North Dakota has played a lot of catch-up during the first years of the Bakken oil and gas boom. Roads and bridges were not up to the demands of the traffic driven by the energy industry. Housing was short, as well as numbers of classrooms. There weren’t enough sheriff’s deputies, troopers or police. Or teachers and roughnecks. The state poured money into western North Dakota, filling the gaps, beefing up infrastructure, expanding medical services and adding to the ranks of law enforcement.
It was intense and stressful, and remains edgy.
Fortunately, oil- and gas-related taxes also fill state coffers. Still, it was incredibly hard for cities, counties and the state to stay ahead of the curve in western North Dakota.
Gov. Jack Dalrymple has begun a new assessment of needs in the oil patch. And the Legislature, via the interim Energy Development and Transmission Committee, has hired KLJ, a regional engineering and planning company, to project the future of North Dakota’s energy industry and its impact on the state.
We like the idea of state government getting beyond catch-up. The people of western North Dakota deserve a better response in a challenging time.
Williston Mayor Ward Koeser told the governor that during the legislative session, “The need didn’t fully get met. It’s very intense. The needs we have today are different than when the Legislature met.” In other words, the situation on the ground in western North Dakota is evolving. It’s not like Williston isn’t engaged. Koeser said, “We’ve got a lot of skin ... and blood in the game.”

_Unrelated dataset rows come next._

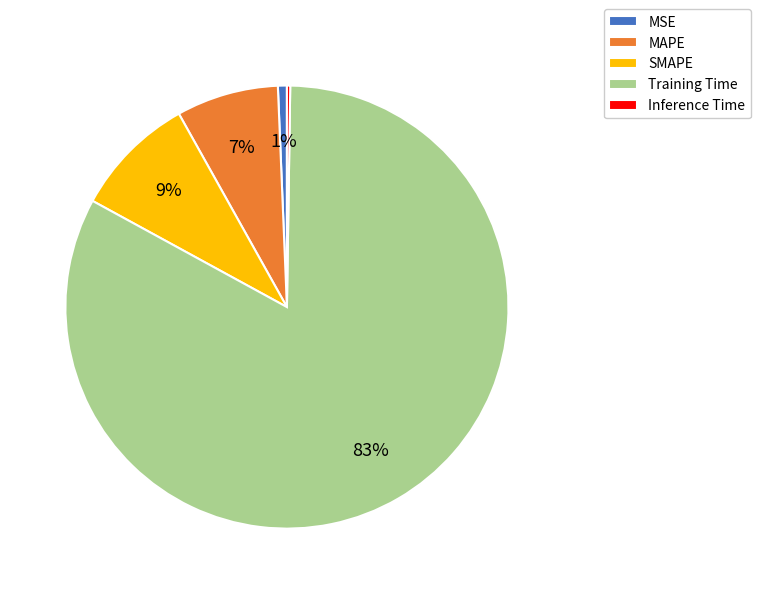

What is the largest slice in the pie chart?

Training Time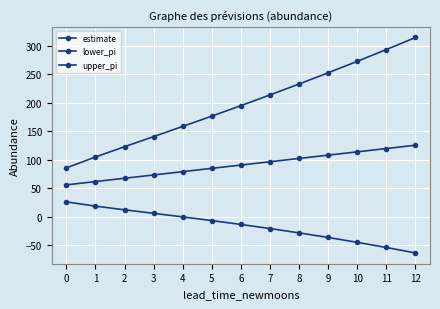

How many series are shown in this chart?

3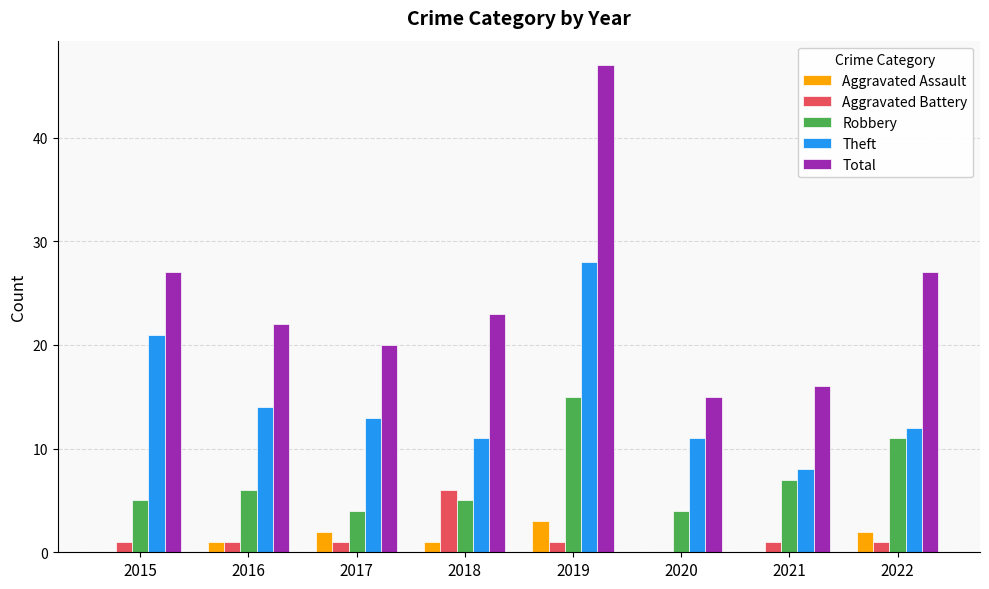

How many groups of bars are there?

8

The governor’s survey and KLJ’s work will help develop state budget and policy responses in the future.
The state is also playing catch-up with natural gas flaring. Collection of natural gas hasn’t been able to keep up with drilling despite the investment of enormous amounts of money by energy companies. In that regard, a task force that originated with the Industrial Commission, and involving the oil industry, will make recommendations for a comprehensive state response to natural gas flaring of nearly 30 percent of production.
These efforts, we hope, will help North Dakota get caught up. It’s critical. Do the surveys and studies, but more importantly, covert that work into constructive action on behalf of North Dakotans.